So if you follow any parenting forums you’ve heard of the controversy around a YouTube Channel called Daddy of Five where parents prank their kids for laughs, except many of the pranks are downright mean and good parents across the country are up in arms over this potentially abusive situation. I read a lot of comment sections to get a feel for if there is a consensus on judgement on any situation that gets media scrutiny and parents seem really upset whether or not they agree that this is actual state intervention is necessary in this case. So since there seemed to be a consensus that these were horrible people that deserved at the very least to be banned from YouTube, I had to wonder, well who are their subscribers that watch this stuff and find it funny?
Let me start by saying when I saw the name of the channel pop up in an article, I recognized it. I couldn’t remember where I’d seen it though. As I clicked on an embedded video that showed a particularly horrible ‘prank’, Khev said, “Oh that’s Daddy of Five. I follow them, remember I showed you a video once.” It dawned on me then that most of Daddy of Five’s subscribers are probably mostly kids and teens. Which, when you think about it, is a little disappointing that kids are watching it and thinking, ok, this is something some families do for fun and it’s ok. It’s not ok to scare your kids into tears and have them slap the shit out of each other for fun. I certainly didn’t understand why my son would want to watch it so we talked.

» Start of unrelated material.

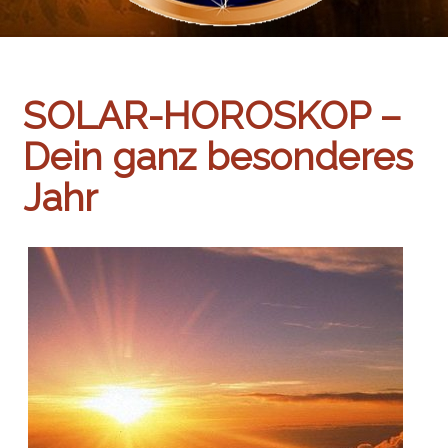
SOLAR-HOROSKOP –
Dein ganz besonderes
Jahr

“Why the hell do you want to spend limited screen time watching crap like this?”
“Because, it’s funny. A lot of my friends follow them. The pranks are all in good fun.” (Here I point to screen shots of the worst ‘pranks’.)
“Oh well yeah, except for that one. And that one. And that one. They’re not all that bad though.” (Insert ‘sigh’ here.)
“Would you want those things done to you? Would it be hilarious if I let your brother slap you in the face so hard it made you cry for a prank video that I then put on YouTube so thousands of people could laugh at you?”
“No!” (Duh, right?)
“These people are crappy parents. And you and your friends by following them, actively encourage them to continue these mean ‘pranks’. It says something about the kind of person you are, subscribing to these people, and it’s not good. Some of those videos made me feel uncomfortable and really bad for those kids.”
“Me too. I hadn’t thought about it like that. I hadn’t really thought about it at all.”
Later on that day he told me he’d unsubscribed, which was good but really I want him to think about why he subscribes to a particular channel and what would be the kind of thing that would make him unsubscribe. One lesson down, two hundred gazillion to go.